On Monday, February 8, as most people recovered from Super Bowl Sunday, Jillian Foster and the members of the Davis High School ski race team took to the fresh powder at Boreal Mountain Resort. Jillian’s parents, Christy Aguirre-Foster and Robert Foster, were at their Davis, California, home when they learned she’d been in an accident on the slopes. Thinking it was just a broken bone, Robert left for Reno alone to retrieve her. But later that night, Christy got a phone call.
“Bobby was sobbing uncontrollably, telling me Jillian severed her spinal cord and broke her back,” said Christy. Jillian’s back was out of alignment by a forty degree angle and she had suffered a T11 – T12 spinal cord injury that left her paralyzed from the waist down. “In one second I realized our lives had drastically changed forever.”
In shock, Christy gathered items from their home. “I got a change of clothes for Jillian’s father but not myself,” Christy remembers. “I forgot so many personal items like my toothbrush but I grabbed [Robert’s] toiletry case. I had no idea what to bring for Jillian. We were mostly confused those first few days.”
She drove the two and a half hours from Davis, California, to Reno that night in tears, recalling Jillian’s recent fifth place honor at a ski race. “I couldn’t stop thinking of Jillian and how this beautiful little girl I had known since age four was about to face her 16th birthday unable to walk and now confined to a wheelchair,” said Christy. “Why had this happened, why to Jillian?”
Renown Medical Center was closest to Boreal but it meant the Fosters were separated from their usual resources and needed a place to stay. “The moment someone mentioned we had access to the Ronald McDonald House I broke down,” said Christy. “It would have been terrible if we were not close to Jillian. She needed to know how much everyone loves her and wants her to pull through this. We didn’t know how she would be able to cope with this tragedy. The fact that we could just grab our clothes, take a quick shower and go back directly to Jillian’s room in the PICU meant the world to us. We had to be available whenever the doctors and nurses needed to communicate with us. We also needed to be with Jillian to make sure she knew we would face this together as a family.”
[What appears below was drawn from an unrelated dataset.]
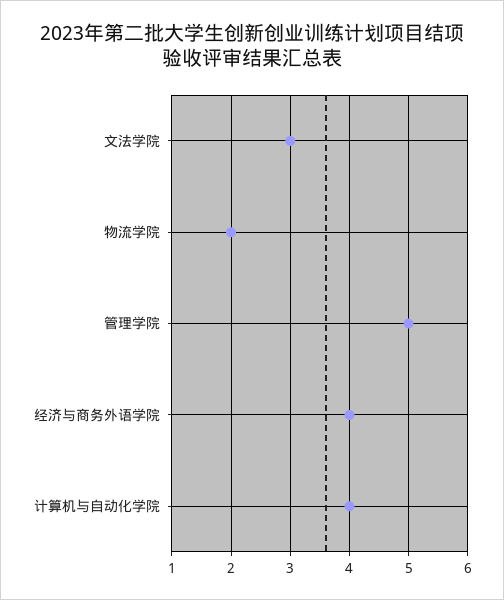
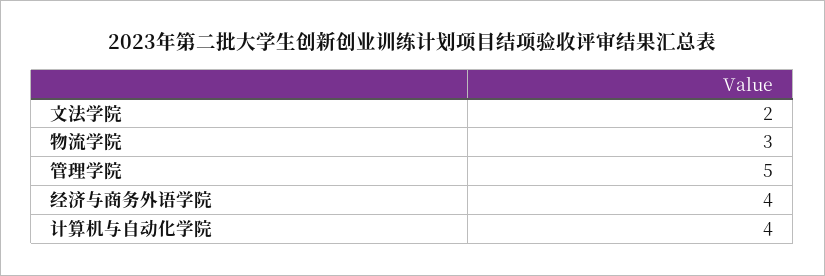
文法学院: 3 -> 2
物流学院: 2 -> 3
Such a trauma meant the family’s reality would change significantly, and big questions needed to be answered. As Christy stated, staying at the House made things easier. “There were so many times when Jillian’s father and I were able to go to the room at the House and just sob together,” said Christy. “We had to get our emotions out so we could remain more positive for her. We would fall asleep crying about the reality of our new family situation, but we at least had complete privacy to talk about everything and reflect on how we were going to deal with our new situation. Neither of us could eat for days but when we were finally ready, there was a homemade meal ready for us. The kitchen was well stocked and we could grab snacks to nibble and meals if we were hungry. I was able to laundry as we didn’t have enough change of clothes. It seemed like everything we needed was right there in the House. We could just focus on getting back to our Jillian.”
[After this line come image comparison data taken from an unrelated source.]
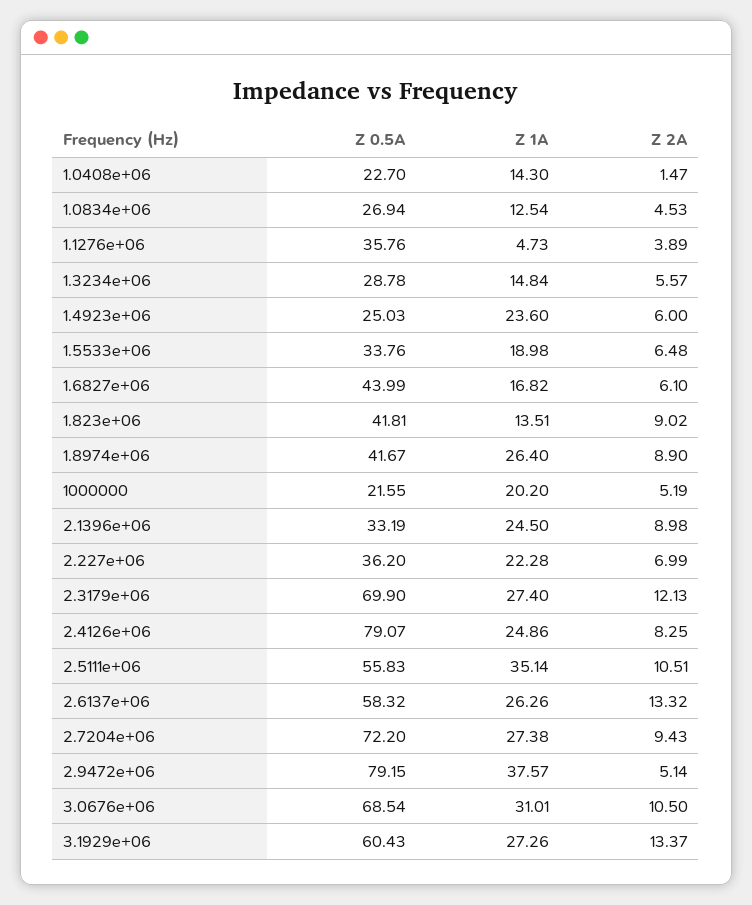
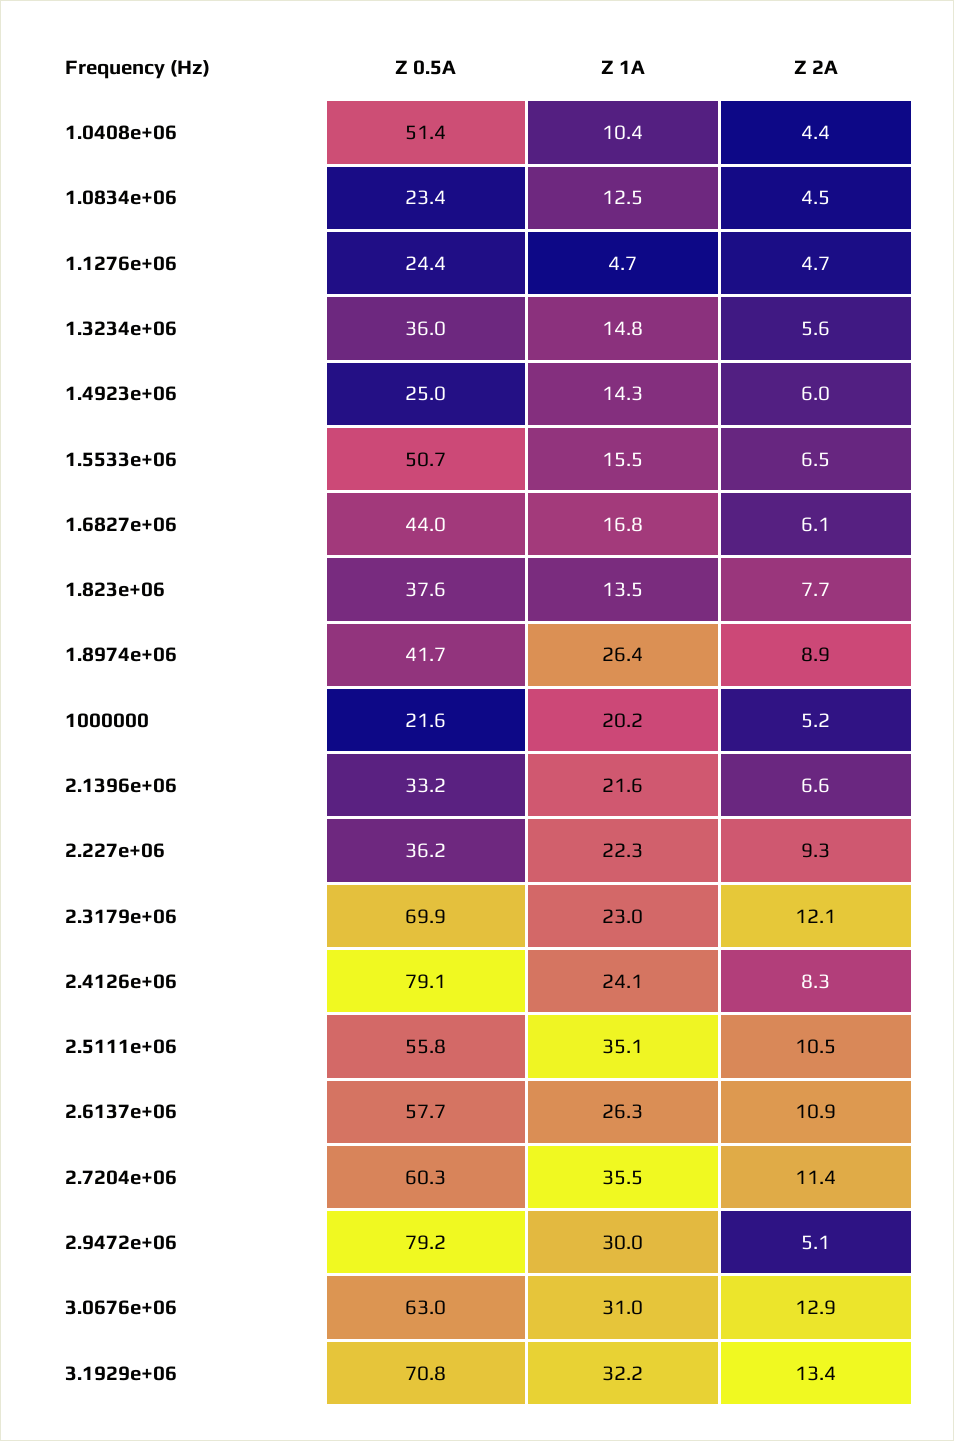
Z 0.5A, 1.0408e+06: 22.7 -> 51.4
Z 1A, 1.0408e+06: 14.3 -> 10.4
Z 2A, 1.0408e+06: 1.47 -> 4.4
Z 0.5A, 1.0834e+06: 26.94 -> 23.4
Z 0.5A, 1.1276e+06: 35.76 -> 24.4
Z 2A, 1.1276e+06: 3.89 -> 4.7
Z 0.5A, 1.3234e+06: 28.78 -> 36
Z 1A, 1.4923e+06: 23.6 -> 14.3
Z 0.5A, 1.5533e+06: 33.76 -> 50.7
Z 1A, 1.5533e+06: 18.98 -> 15.5
Z 0.5A, 1.823e+06: 41.81 -> 37.6
Z 2A, 1.823e+06: 9.02 -> 7.7
Z 1A, 2.1396e+06: 24.5 -> 21.6
Z 2A, 2.1396e+06: 8.98 -> 6.6
Z 2A, 2.227e+06: 6.99 -> 9.3
Z 1A, 2.3179e+06: 27.4 -> 23
Z 1A, 2.4126e+06: 24.86 -> 24.1
Z 0.5A, 2.6137e+06: 58.32 -> 57.7
Z 2A, 2.6137e+06: 13.32 -> 10.9
Z 0.5A, 2.7204e+06: 72.2 -> 60.3
Z 1A, 2.7204e+06: 27.38 -> 35.5
Z 2A, 2.7204e+06: 9.43 -> 11.4
Z 1A, 2.9472e+06: 37.57 -> 30
Z 0.5A, 3.0676e+06: 68.54 -> 63
Z 2A, 3.0676e+06: 10.5 -> 12.9
Z 0.5A, 3.1929e+06: 60.43 -> 70.8
Z 1A, 3.1929e+06: 27.26 -> 32.2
In particular, it was the little things they no longer had to worry about that resonated. And one item especially.
“One afternoon when I went to do laundry I noticed a basket full of knitted items with a note, ‘If there is something here you would like, please help yourself,'” Christy mentioned. “I found a beautiful brown and blue scarf I needed as it was cold outside. In that moment, I realized I was on the receiving end of charity. This is a new experience as I’m used to helping others through my career. The ladies in our knitting club had just knitted 1600 red hats for preemies. I now fully understand how important the work our community does to help those in need. This time I was one of those people, a complete stranger in desperate need of a warm scarf and the reassurance that people out there care about our family.”
To close, Christy wishes more people would know how Ronald McDonald Houses save families in times of medical crises.
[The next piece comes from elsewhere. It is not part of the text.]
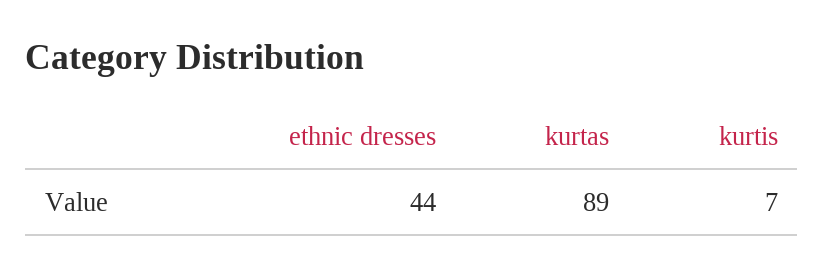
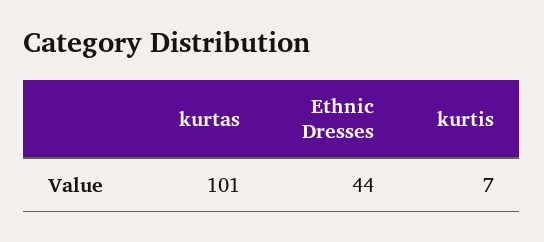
kurtas: 89 -> 101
“They made our stressful situation much easier to handle. We had a quiet place to go, food to eat and coffee available for our long nights,” she said. “The artwork on the walls had a calming effect that’s hard to explain. In our moments of sorrow, the kindness and compassion showed to us helped us gather strength to move forward. The Ronald McDonald Family Room outside of Renown’s PICU also saved us as Jillian had so many visitors. We had a place for friends and family to gather and rotate in and out of Jillian’s hospital room. One staff member in particular really listened to me when I needed to vent my frustrations with our situation. She assured me it would be ok and I am eternally grateful for the empathy she showed me. The Reno Ronald McDonald House made us feel like a member of their family. I will never forget how their guidance helped our family face the most difficult situation and biggest challenge of our lives thus far.
“With all my heart, I believe the Ronald McDonald House allowed us to deal with the harsh reality that our beautiful daughter will use a wheelchair for the rest of her life. As we were able to remain close to Jillian and talk with her, we realized she was the strongest of all of us. I think our family was only able to manage our emotions by taking breaks and using the Reno Ronald McDonald House to regroup and gather our strength for what lies ahead.”
Christy reported that Jillian is planning to find a sit-ski and working eagerly to master her wheel chair. The family is modifying their home to accommodate her needs. And as for Jillian’s long-term goals?
“She wants to be an animator and possibly attend art school,” said Christy. “Perhaps her work can be displayed at a Ronald McDonald House someday.”